Records supplied:
"""

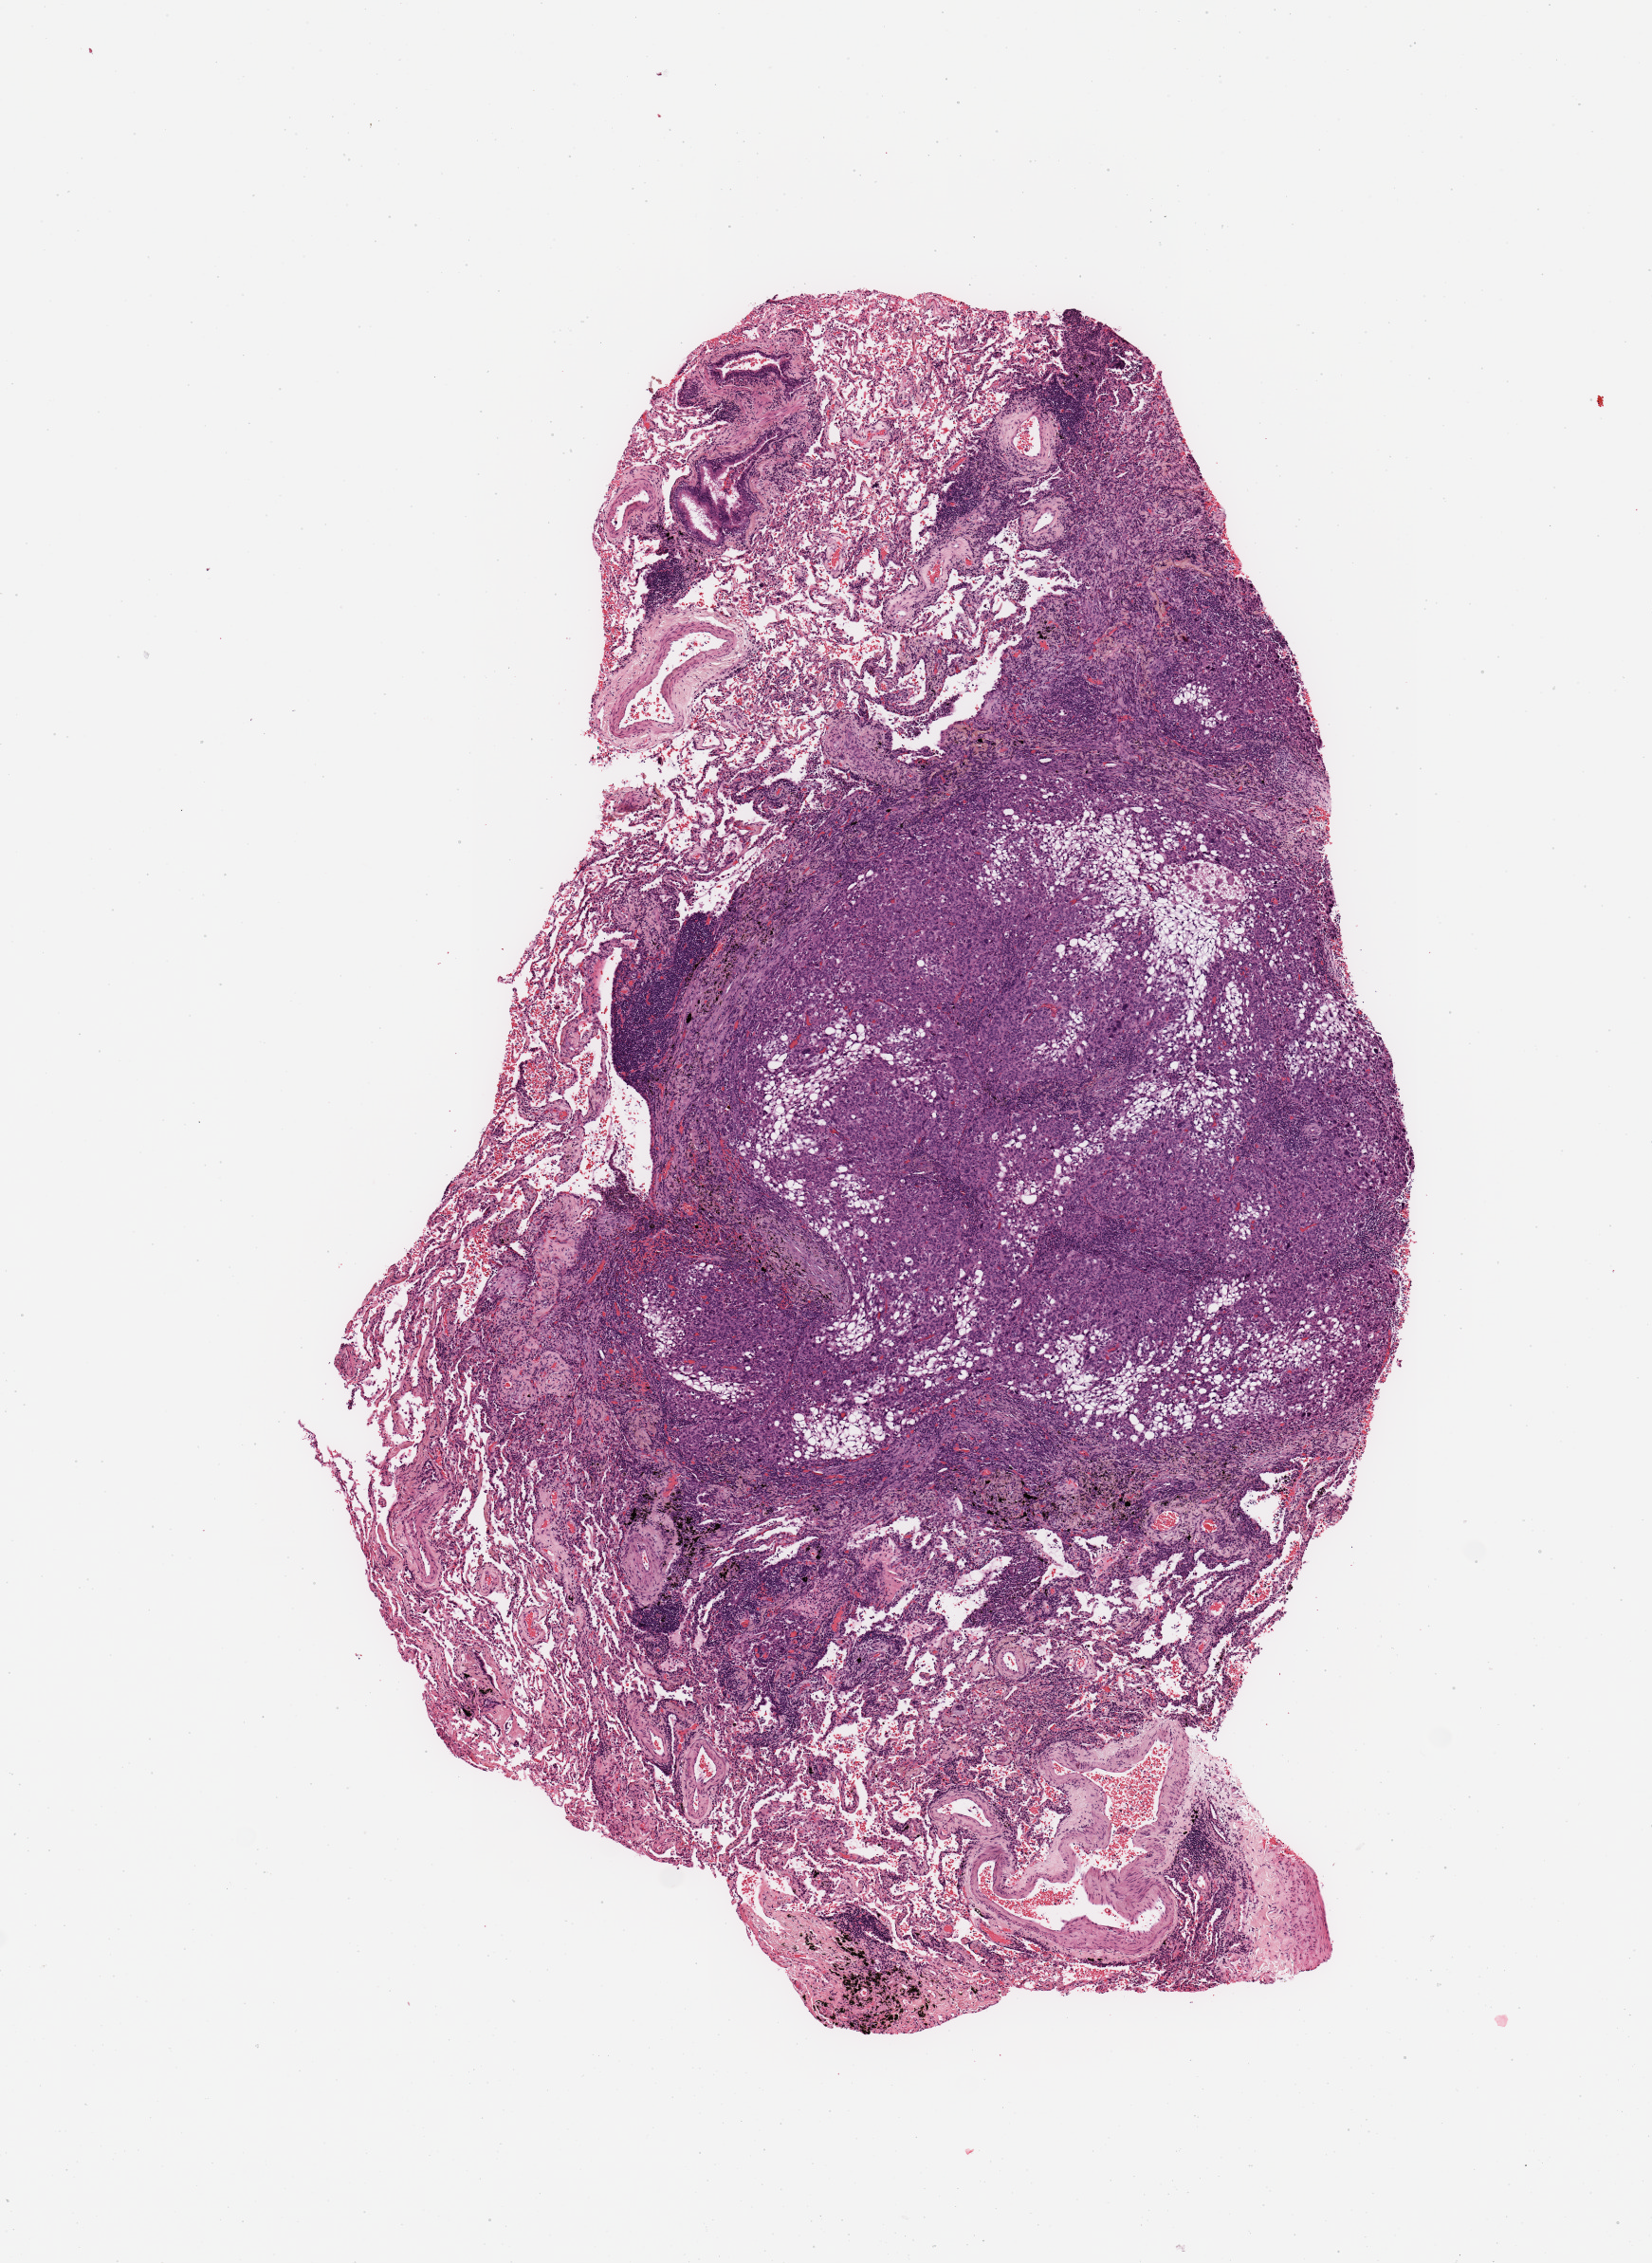
H&E whole-slide image, a low-resolution overview of the entire scanned area, about 6.9 x 9.4 mm. Tumour tissue sample, sampled site: lung. 76-year-old male patient. Histologic grade: G2 (moderately differentiated). Pathologist review of this section (percent, as recorded): tumour nuclei 65%, necrosis 5%.
Diagnosis: Squamous cell carcinoma, NOS. AJCC pathologic stage: IA3. Primary tumour site (as recorded): left upper lobe.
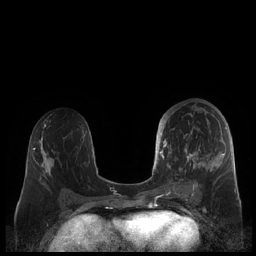
Breast MRI (dynamic contrast-enhanced), one axial slice. Position 100 of 248 along the scan axis. Dynamic contrast-enhanced series, time point 2 of 7 at this slice position (early post-contrast). 1.5 T. TE 1.9 ms, TR 4.1 ms. 256 × 256 image matrix, field of view 340 × 340 mm. Female patient.
Outlined on this slice (semi-automatically segmented with operator editing):
- enhancing-tissue mask used for the functional tumour volume (all voxels passing the contrast-enhancement thresholds inside the analysis volume; usually the tumour): bounding box <159,108,227,190> (left, top, right, bottom; pixels)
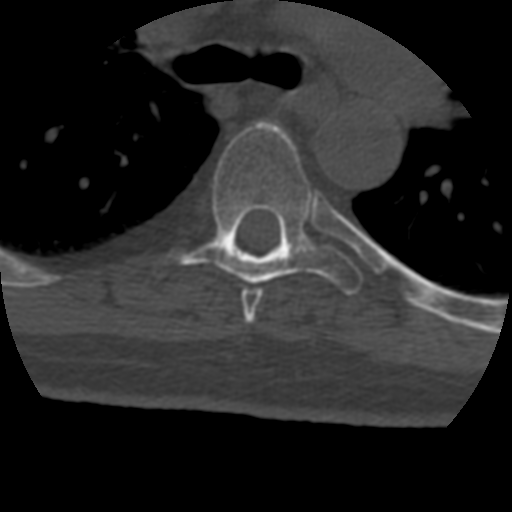
CT including the spine, one axial slice. Slice 303 of 399 in the series (ordered by position). 120 kVp. Bone window (W 1800 / L 400 HU). 1.25 mm slice thickness. 512 × 512 image matrix, field of view 160 × 160 mm. Patient age 69 years. Case-level facts recorded for this patient, not image findings: primary cancer: prostate.
Annotated regions visible in this slice (semi-automatic segmentation, software-assisted and operator-edited):
- T5 vertebra: bounding box <241,289,263,324> (left, top, right, bottom; pixels)
- T6 vertebra: <155,122,364,293>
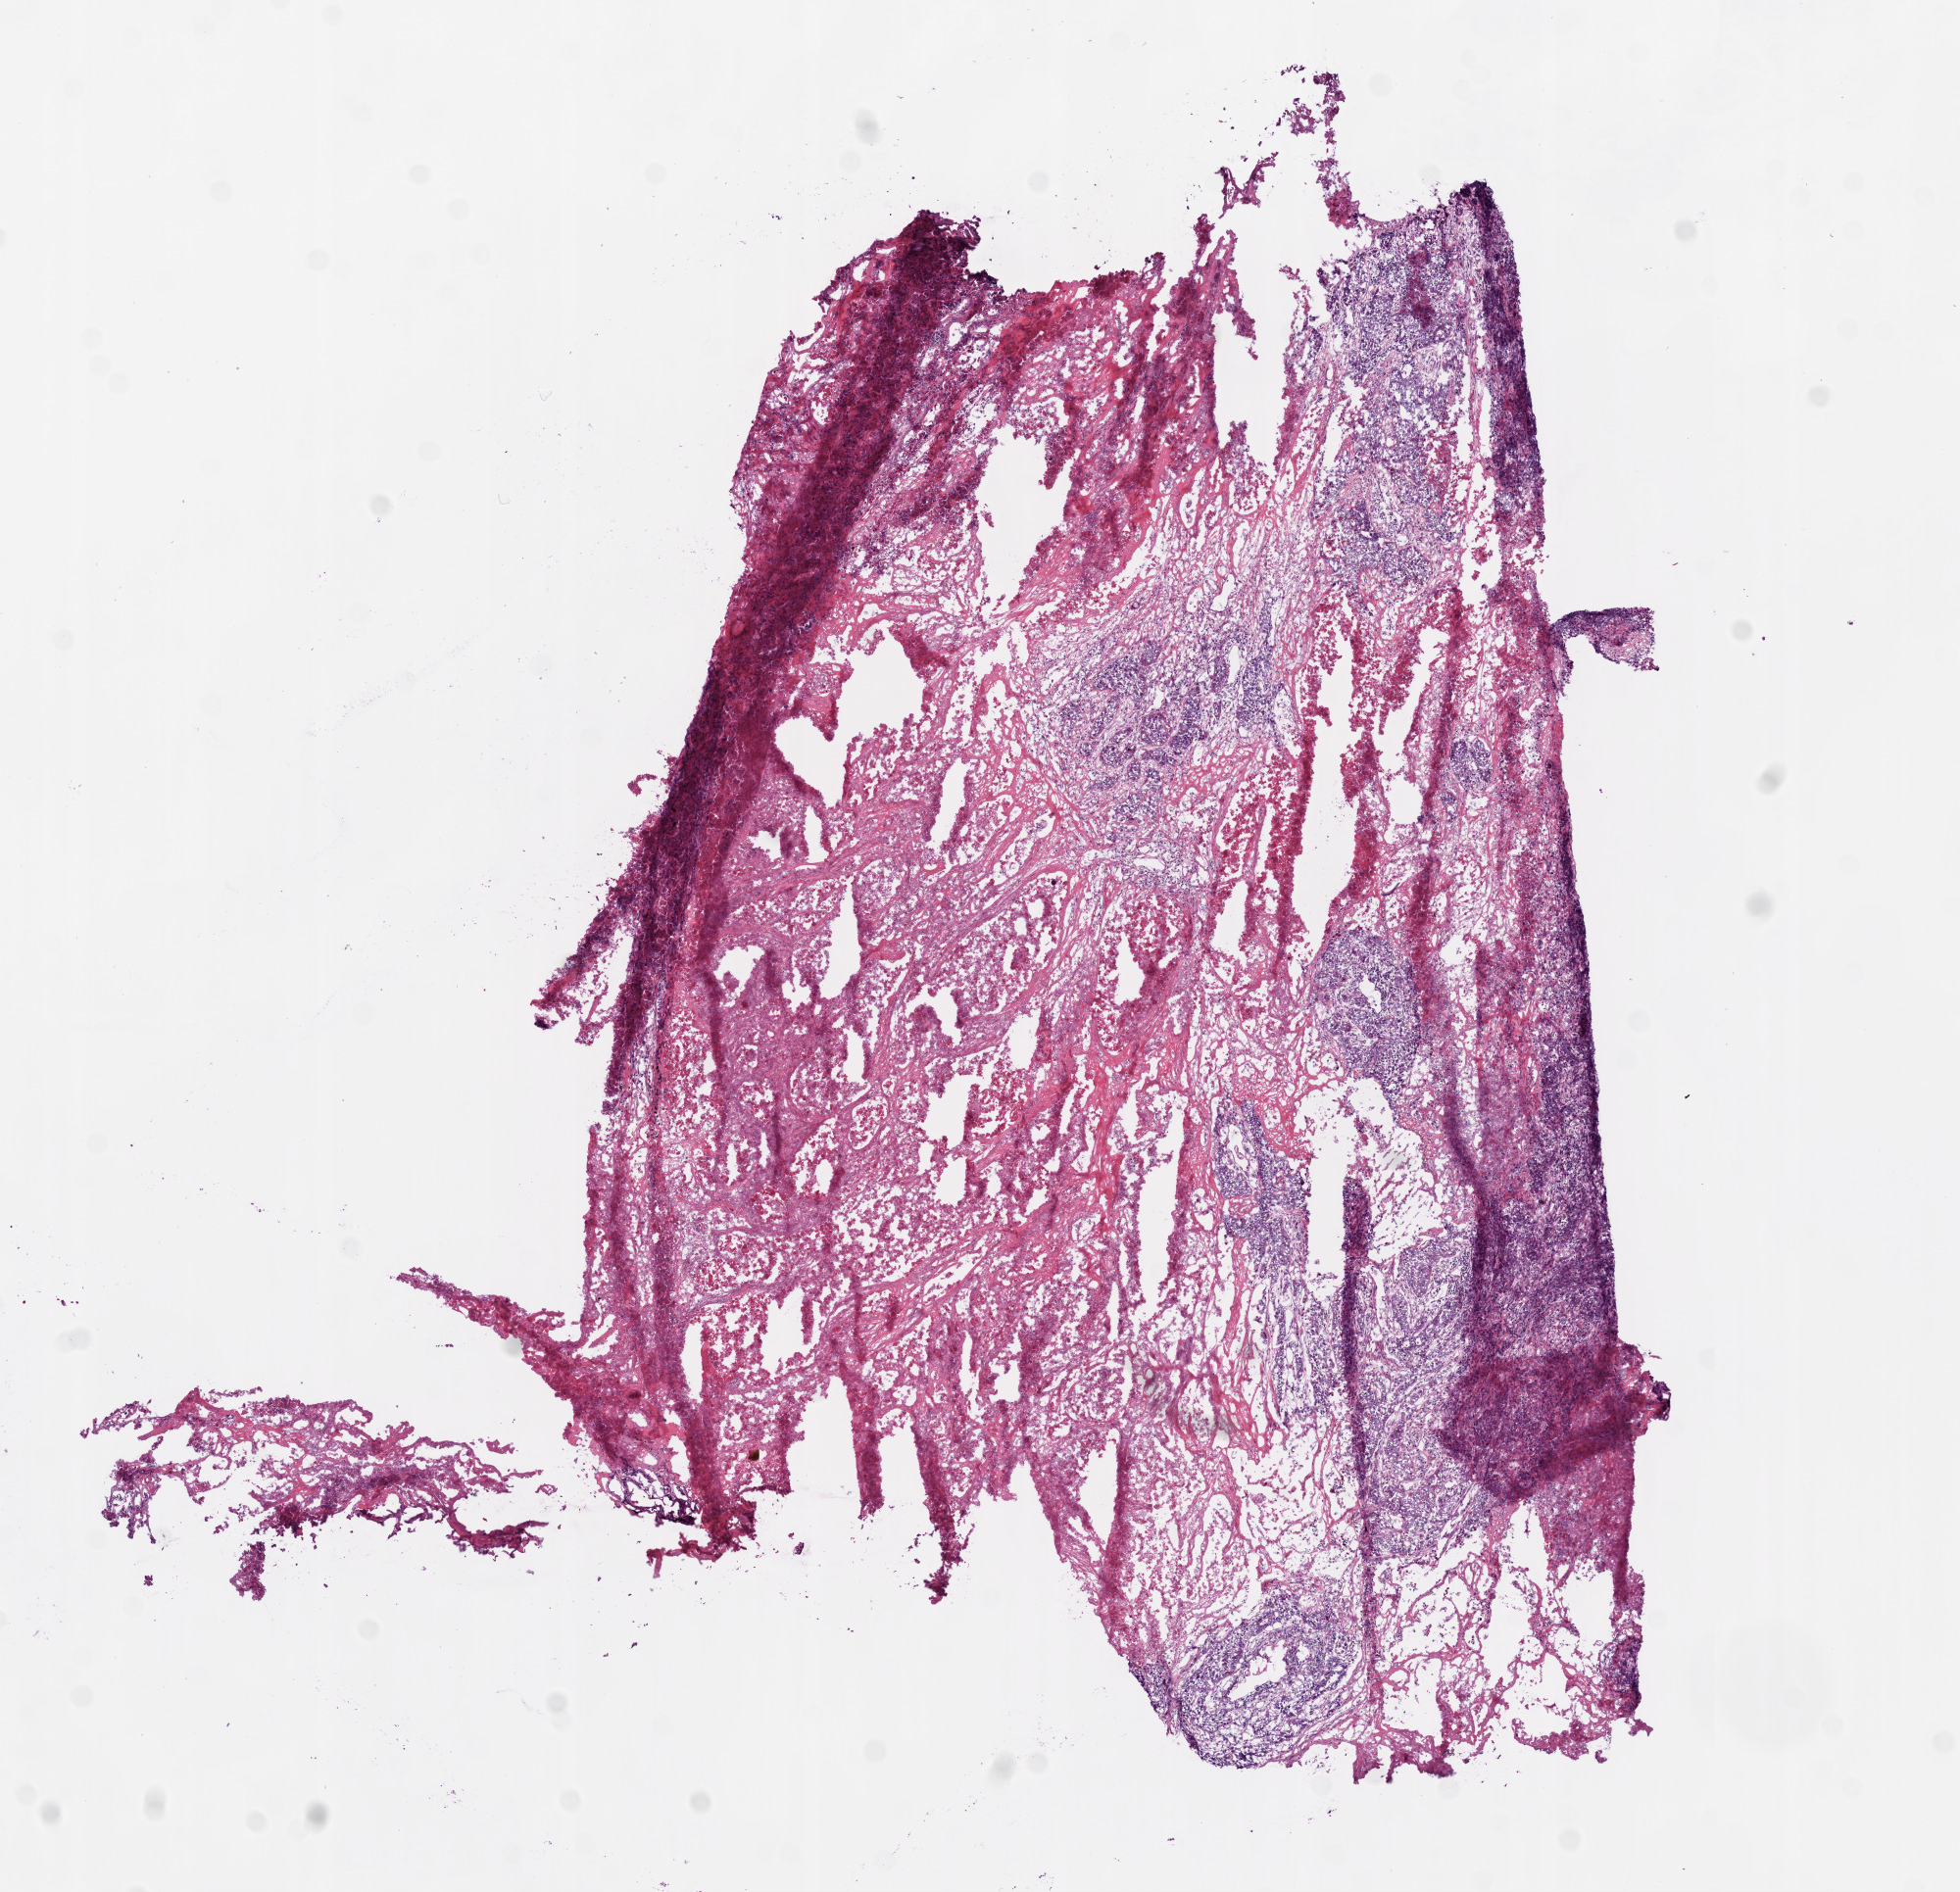
Digitized Hematoxylin and eosin (H&E) stained tissue section (whole slide), low-resolution overview of the scanned area, about 8.0 x 7.7 mm (slide scanned at 20x), frozen section, lung, primary tumour sample. Male, age 73 years at initial diagnosis. Pathologist review of this section (percent, as recorded): tumour cells 45%, tumour nuclei 74%, normal cells 0%, stromal cells 5%, necrosis 50%.
* diagnosis: Squamous cell carcinoma, NOS
* TNM: T2 N1 M0
* laterality: right
* AJCC pathologic stage: IIB (5th edition)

"""

Task goal:
Skipping every picture, reproduce the records word for word.

Answer space:
H&E whole-slide image, a low-resolution overview of the entire scanned area, about 6.9 x 9.4 mm. Tumour tissue sample, sampled site: lung. 76-year-old male patient. Histologic grade: G2 (moderately differentiated). Pathologist review of this section (percent, as recorded): tumour nuclei 65%, necrosis 5%.
Diagnosis: Squamous cell carcinoma, NOS. AJCC pathologic stage: IA3. Primary tumour site (as recorded): left upper lobe.
Breast MRI (dynamic contrast-enhanced), one axial slice. Position 100 of 248 along the scan axis. Dynamic contrast-enhanced series, time point 2 of 7 at this slice position (early post-contrast). 1.5 T. TE 1.9 ms, TR 4.1 ms. 256 × 256 image matrix, field of view 340 × 340 mm. Female patient.
Outlined on this slice (semi-automatically segmented with operator editing):
- enhancing-tissue mask used for the functional tumour volume (all voxels passing the contrast-enhancement thresholds inside the analysis volume; usually the tumour): bounding box <159,108,227,190> (left, top, right, bottom; pixels)
CT including the spine, one axial slice. Slice 303 of 399 in the series (ordered by position). 120 kVp. Bone window (W 1800 / L 400 HU). 1.25 mm slice thickness. 512 × 512 image matrix, field of view 160 × 160 mm. Patient age 69 years. Case-level facts recorded for this patient, not image findings: primary cancer: prostate.
Annotated regions visible in this slice (semi-automatic segmentation, software-assisted and operator-edited):
- T5 vertebra: bounding box <241,289,263,324> (left, top, right, bottom; pixels)
- T6 vertebra: <155,122,364,293>
Digitized Hematoxylin and eosin (H&E) stained tissue section (whole slide), low-resolution overview of the scanned area, about 8.0 x 7.7 mm (slide scanned at 20x), frozen section, lung, primary tumour sample. Male, age 73 years at initial diagnosis. Pathologist review of this section (percent, as recorded): tumour cells 45%, tumour nuclei 74%, normal cells 0%, stromal cells 5%, necrosis 50%.
* diagnosis: Squamous cell carcinoma, NOS
* TNM: T2 N1 M0
* laterality: right
* AJCC pathologic stage: IIB (5th edition)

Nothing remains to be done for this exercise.